◆ Passage for review:
════════════════════

Big Shot
- Manufacturer: Gottlieb
- Release date: January 1974
- System: Electro-Mechanical
- Players: 2
- Design: Ed Krynski
- Artwork: Gordon Morison
- Production run: 2,900

= Big Shot (pinball) =

1974 pinball machine

Big Shot is a pinball machine designed by Ed Krynski and produced by Gottlieb in 1974. It was created as a two-player version of their 1973 game, Hot Shot. The table has a pool theme. 2,900 units were manufactured.

== Game Play ==
The goal of the game is to light all 15 billiard ball lights. The player must hit the ball drop targets on either side of a central bumper to light its corresponding ball light, except the 8 ball. The 8 ball is lit by either going through the middle gate or by stopping in the center pit. When stopped in the center pit, a diverter (also called a gate) will change position, allowing a ball drained in the right outlane to return to the plunger lane. Once all the ball lights are lit, the special can be achieved by hitting the target on the special lit side. The light switches sides when the slingshots are hit. Replays can be achieved by hitting the special lit side and by earning 50,000 points, 64,000 points, and 72,000 points.

════════════════════

◆ Material supplied:
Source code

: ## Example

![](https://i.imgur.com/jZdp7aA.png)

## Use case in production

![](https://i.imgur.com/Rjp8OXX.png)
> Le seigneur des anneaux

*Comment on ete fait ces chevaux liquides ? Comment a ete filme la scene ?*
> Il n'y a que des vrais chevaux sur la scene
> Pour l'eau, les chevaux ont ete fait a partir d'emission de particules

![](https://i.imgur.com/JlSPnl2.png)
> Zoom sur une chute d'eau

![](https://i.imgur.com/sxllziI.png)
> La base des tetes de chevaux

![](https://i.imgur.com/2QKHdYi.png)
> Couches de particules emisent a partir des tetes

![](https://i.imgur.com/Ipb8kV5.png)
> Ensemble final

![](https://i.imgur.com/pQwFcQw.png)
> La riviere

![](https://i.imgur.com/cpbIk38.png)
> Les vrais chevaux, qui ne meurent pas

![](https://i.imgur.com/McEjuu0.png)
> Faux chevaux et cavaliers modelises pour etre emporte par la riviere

════════════════════

◆ Description of the task:
Copy the Big Shot article from "1974 pinball machine" through "units were manufactured.", replacing "pool" with "billiards".

◆ Answer below:
1974 pinball machine

Big Shot is a pinball machine designed by Ed Krynski and produced by Gottlieb in 1974. It was created as a two-player version of their 1973 game, Hot Shot. The table has a billiards theme. 2,900 units were manufactured.